Là où j’en suis de mon récit, il faut que je vous parle de deux actions, l’une ici, l’autre là-bas.
Deux séquences simultanées bien que lointaines géographiquement. Deux faits qu’à tort on imaginerait mineurs et dont on ne verrait non plus pas vers quel point, inexorablement, ils convergeront. Deux boules de flipper projetées par un bumper comme deux rouages apparemment vains parmi une infinité d’autres quelque part dans l’invisible horloge céleste.

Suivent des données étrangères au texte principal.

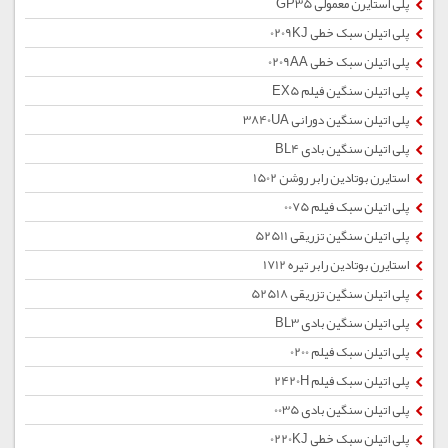
پلی استایرن معمولی GP35
پلی اتیلن سبک خطی 0209KJ
پلی اتیلن سبک خطی 0209AA
پلی اتیلن سنگین فیلم EX5
پلی اتیلن سنگین دورانی 3840UA
پلی اتیلن سنگین بادی BL4
استایرن بوتادین رابر روشن 1502
پلی اتیلن سبک فیلم 0075
پلی اتیلن سنگین تزریقی 52511
استایرن بوتادین رابر تیره 1712
پلی اتیلن سنگین تزریقی 52518
پلی اتیلن سنگین بادی BL3
پلی اتیلن سبک فیلم 0200
پلی اتیلن سبک فیلم 2420H
پلی اتیلن سنگین بادی 0035
پلی اتیلن سبک خطی 0220KJ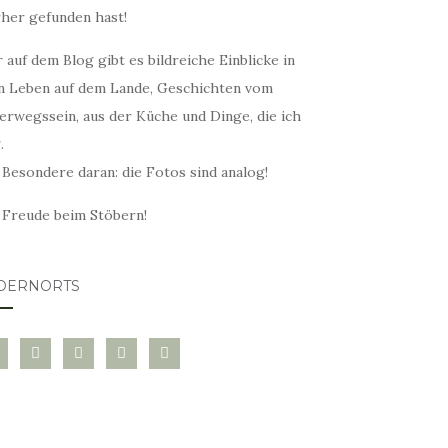
rher gefunden hast!
 auf dem Blog gibt es bildreiche Einblicke in
n Leben auf dem Lande, Geschichten vom
erwegssein, aus der Küche und Dinge, die ich
.
 Besondere daran: die Fotos sind analog!
l Freude beim Stöbern!
DERNORTS
glovin
instagram
twitter
pinterest
mail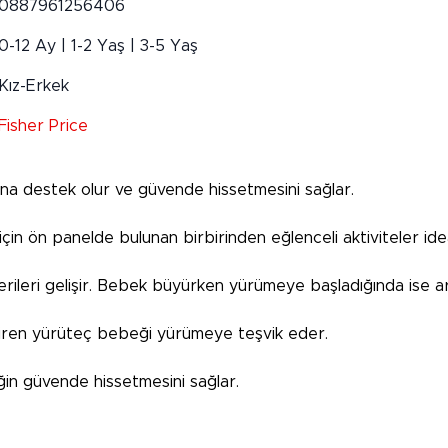
0887961256406
0-12 Ay | 1-2 Yaş | 3-5 Yaş
Kız-Erkek
Fisher Price
ona destek olur ve güvende hissetmesini sağlar.
 ön panelde bulunan birbirinden eğlenceli aktiviteler idea
rileri gelişir. Bebek büyürken yürümeye başladığında ise artı
ndiren yürüteç bebeği yürümeye teşvik eder.
ğin güvende hissetmesini sağlar.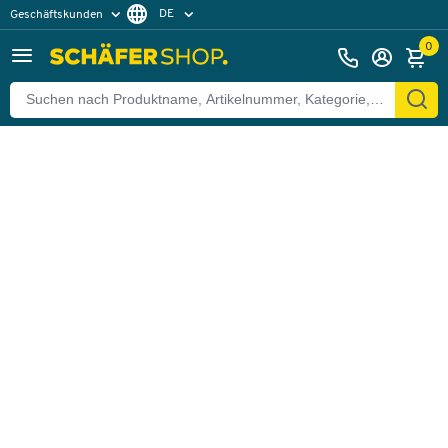
DE
Geschäftskunden
Zurück
Privatkunden
FR
0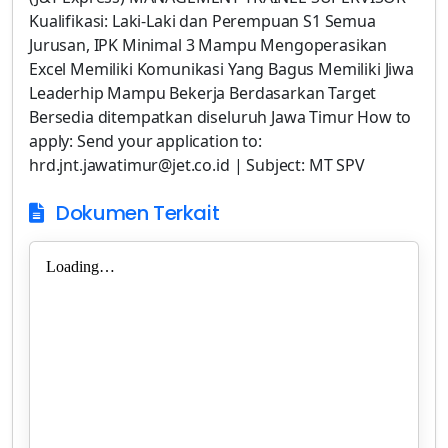
Kualifikasi: Laki-Laki dan Perempuan S1 Semua
Jurusan, IPK Minimal 3 Mampu Mengoperasikan
Excel Memiliki Komunikasi Yang Bagus Memiliki Jiwa
Leaderhip Mampu Bekerja Berdasarkan Target
Bersedia ditempatkan diseluruh Jawa Timur How to
apply: Send your application to:
hrd.jnt.jawatimur@jet.co.id | Subject: MT SPV
Dokumen Terkait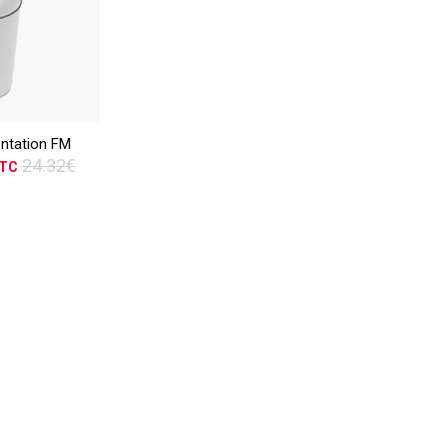
ER
ntation FM
vis
24.32€
TC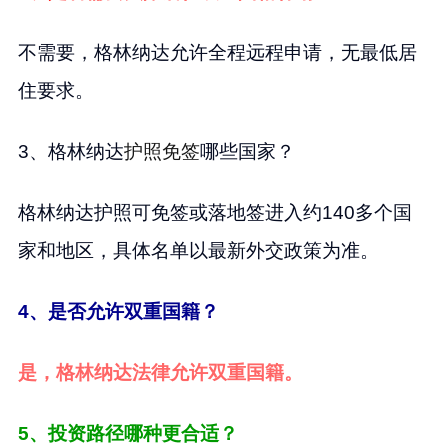
不需要，格林纳达允许全程远程申请，无最低居
住要求。
3、格林纳达
护照免签
哪些国家？
格林纳达护照可免签或落地签进入约140多个国
家和地区，具体名单以最新外交政策为准。
4、是否允许双重国籍？
是，格林纳达法律允许双重国籍。
5、投资路径哪种更合适？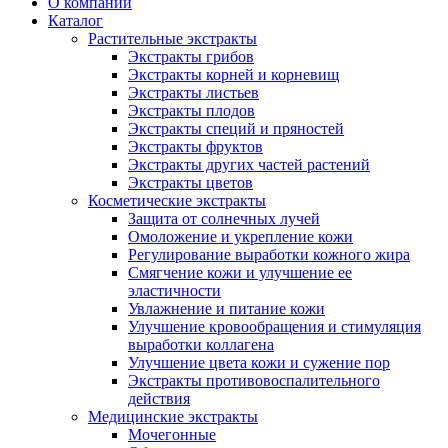
О компании
Каталог
Растительные экстракты
Экстракты грибов
Экстракты корней и корневищ
Экстракты листьев
Экстракты плодов
Экстракты специй и пряностей
Экстракты фруктов
Экстракты других частей растений
Экстракты цветов
Косметические экстракты
Защита от солнечных лучей
Омоложение и укрепление кожи
Регулирование выработки кожного жира
Смягчение кожи и улучшение ее
эластичности
Увлажнение и питание кожи
Улучшение кровообращения и стимуляция
выработки коллагена
Улучшение цвета кожи и сужение пор
Экстракты противовоспалительного
действия
Медицинские экстракты
Мочегонные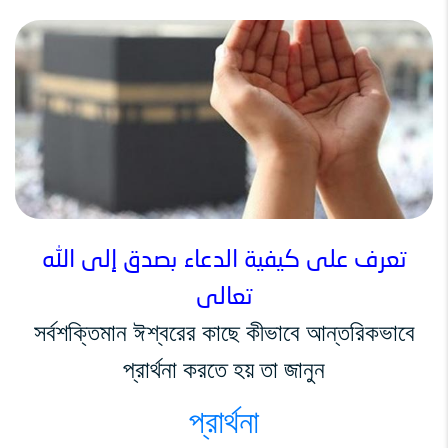
تعرف على كيفية الدعاء بصدق إلى الله
تعالى
সর্বশক্তিমান ঈশ্বরের কাছে কীভাবে আন্তরিকভাবে
প্রার্থনা করতে হয় তা জানুন
প্রার্থনা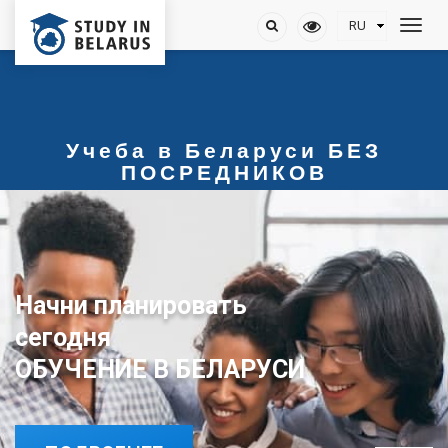
Учеба в Беларуси БЕЗ
ПОСРЕДНИКОВ
Начни планировать
ОБУЧЕНИЕ В БЕЛАРУСИ
сегодня
ОБУЧЕНИЕ В БЕЛАРУСИ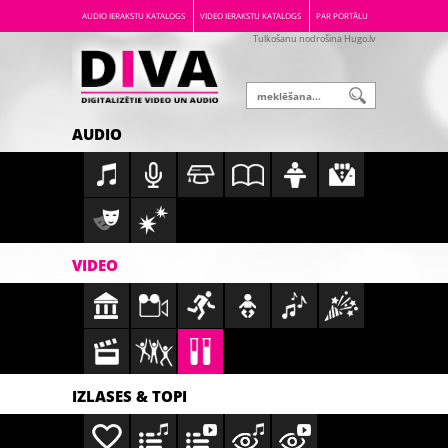
AUDIO IERAKSTU KATALOGS
VIDEO IERAKSTU KATALOGS
PAR PORTĀLU
Tulkošanu nodrošina Hugo.lv
AUDIO
VIDEO
IZLASES & TOPI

Là-bas, Yazid finit de raconter à Jenny l’histoire de la petite souris grise. Une cliente quitte pour les rejoindre la table où elle était installée. Jeune, petite, habillée d’un pull-over aux couleurs vives surmontant un jean à pattes d’éléphant et des converses, elle leur dit sur le ton de la confession « Excusez-moi, je ne voulais pas être indiscrète, mais je n’ai pas pu m’empêcher d’entendre votre conversation. L’histoire que vous venez de raconter, je la connaissais car la petite souris grise est une très bonne amie à moi. Cette histoire, elle me l’a racontée. »
Ici, mon réveil sonne. Il y a bien longtemps que ce n’était plus arrivé. D’abord parce qu’il n’est pas besoin d’être réveillé si on n’est pas endormi, ensuite parce que je n’ai rien de particulier à faire. Pas de café à préparer pour le boire avec Ana avant qu’elle parte au boulot, pas de pains au chocolat à aller acheter pour les enfants, pas de chat non plus à faire rentrer après ses nuits que j’imaginais tumultueuses.
Mon réveil sonne parce qu’aujourd’hui, j’ai quelque chose de spécial à faire, de spécial et enthousiasmant, rencontrer Antonia. J’ai même un bateau à prendre pour la rejoindre.